Instant Pot Split Pea Soup with Harissa

—Not On Website, Soup

Ingredients

1–2 tablespoons olive oil

1 red onion, diced

4–6 fat garlic cloves, rough chopped

1 red or yellow bell pepper, diced

1 heaping cup celery, diced

1 heaping cup carrots or parsnips, diced ½ inch thick

1 x 14.5 ounce can of diced tomatoes ( or use fire roasted for extra flavor, or use 1 ½ cups fresh tomatoes diced with their juices ). Do not drain.

2 cups split peas ( feel free to soak for a few hours or not, up to you)
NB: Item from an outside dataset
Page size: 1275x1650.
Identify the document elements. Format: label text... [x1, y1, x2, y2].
4 cups veggie or chicken broth ( or water with 1 tablespoon Better than Bouillon)

2 cups water

1 ½ teaspoons kosher salt

1 teaspoon cumin

1 teaspoon coriander

1 teaspoon dried Italian herbs or Herbs de Provence

1 teaspoon smoked paprika

½ teaspoon aleppo chili flakes ( or regular chili flakes)

Directions

In an Instant pot, using the saute function, saute the the onion and garlic in the olive oil while you chop the rest of the veggies.
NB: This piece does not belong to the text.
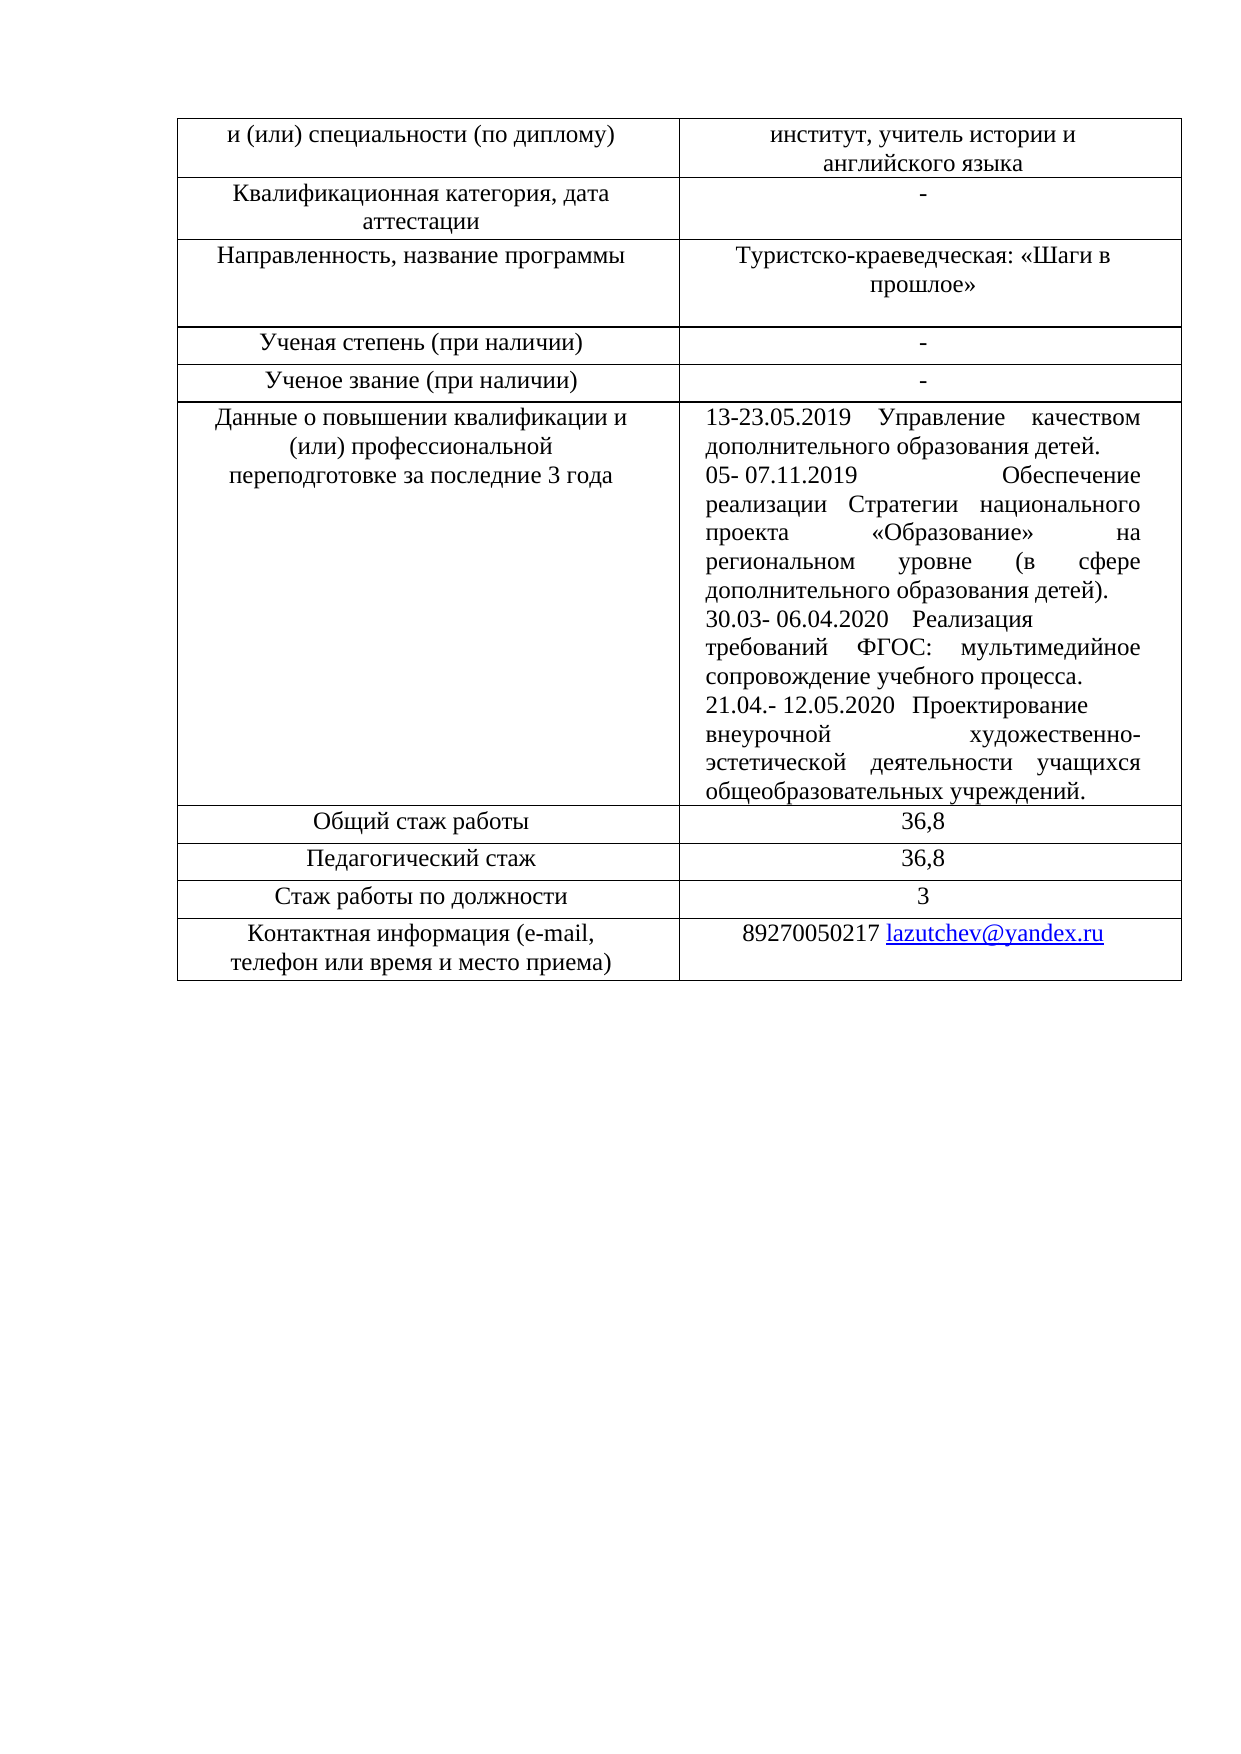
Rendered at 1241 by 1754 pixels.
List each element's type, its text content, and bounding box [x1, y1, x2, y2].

Add the rest of the ingredients to the pot. Give a a good stir and cover. Pressure cook on high for 15 minutes. Let pressure release naturally ( 15 minutes).

Stir once again, it will thicken a bit as it cools.

Serve with a teaspoon or two of Harissa Paste, a drizzle of olive oil or a dollop of plain yogurt and some fresh Italian parsley.

Notes

For easier digestion, soak the peas in a bowl of water on the counter or overnight in the fridge. Optional!

To cook in a slow cooker, cook on low heat 8 to 10 hrs or on high heat 6 to 7 hours, or until peas are tender.

To cook on the stove top, cook in a dutch oven, covered, simmer on low heat, 1 hour and 15 minutes, or until peas are tender.